→ Exercise goal: Where in the material does the word "index" appear? Copy each line that has it.

BEGIN Record extracts

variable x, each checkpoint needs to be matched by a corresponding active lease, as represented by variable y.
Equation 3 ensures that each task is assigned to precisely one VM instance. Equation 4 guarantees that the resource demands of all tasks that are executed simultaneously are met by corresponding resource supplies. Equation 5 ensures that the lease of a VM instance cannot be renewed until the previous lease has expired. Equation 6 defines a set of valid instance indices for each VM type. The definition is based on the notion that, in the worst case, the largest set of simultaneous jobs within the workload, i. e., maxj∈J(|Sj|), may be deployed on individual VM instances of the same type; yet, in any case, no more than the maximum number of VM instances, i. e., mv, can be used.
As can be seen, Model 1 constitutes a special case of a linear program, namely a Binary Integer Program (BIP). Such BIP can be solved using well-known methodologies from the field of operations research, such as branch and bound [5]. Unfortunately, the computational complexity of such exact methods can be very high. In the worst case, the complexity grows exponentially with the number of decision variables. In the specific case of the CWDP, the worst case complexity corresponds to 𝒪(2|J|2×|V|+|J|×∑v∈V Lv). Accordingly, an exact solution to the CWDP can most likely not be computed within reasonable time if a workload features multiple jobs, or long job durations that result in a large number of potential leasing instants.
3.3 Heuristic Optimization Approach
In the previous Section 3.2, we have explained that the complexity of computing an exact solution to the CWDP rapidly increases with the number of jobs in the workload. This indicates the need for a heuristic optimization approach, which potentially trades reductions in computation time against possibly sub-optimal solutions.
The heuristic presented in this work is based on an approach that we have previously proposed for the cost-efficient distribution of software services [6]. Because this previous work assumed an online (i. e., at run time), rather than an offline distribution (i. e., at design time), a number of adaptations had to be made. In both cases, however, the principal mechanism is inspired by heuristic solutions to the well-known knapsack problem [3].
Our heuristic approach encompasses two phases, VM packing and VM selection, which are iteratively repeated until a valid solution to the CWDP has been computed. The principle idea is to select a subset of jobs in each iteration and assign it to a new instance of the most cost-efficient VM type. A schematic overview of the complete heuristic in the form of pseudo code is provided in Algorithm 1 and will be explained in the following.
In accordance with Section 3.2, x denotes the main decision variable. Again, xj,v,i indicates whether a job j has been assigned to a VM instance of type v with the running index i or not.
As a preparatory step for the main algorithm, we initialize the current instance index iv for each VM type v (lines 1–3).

END Record extracts

→ Task response:
In accordance with Section 3.2, x denotes the main decision variable. Again, xj,v,i indicates whether a job j has been assigned to a VM instance of type v with the running index i or not.
As a preparatory step for the main algorithm, we initialize the current instance index iv for each VM type v (lines 1–3).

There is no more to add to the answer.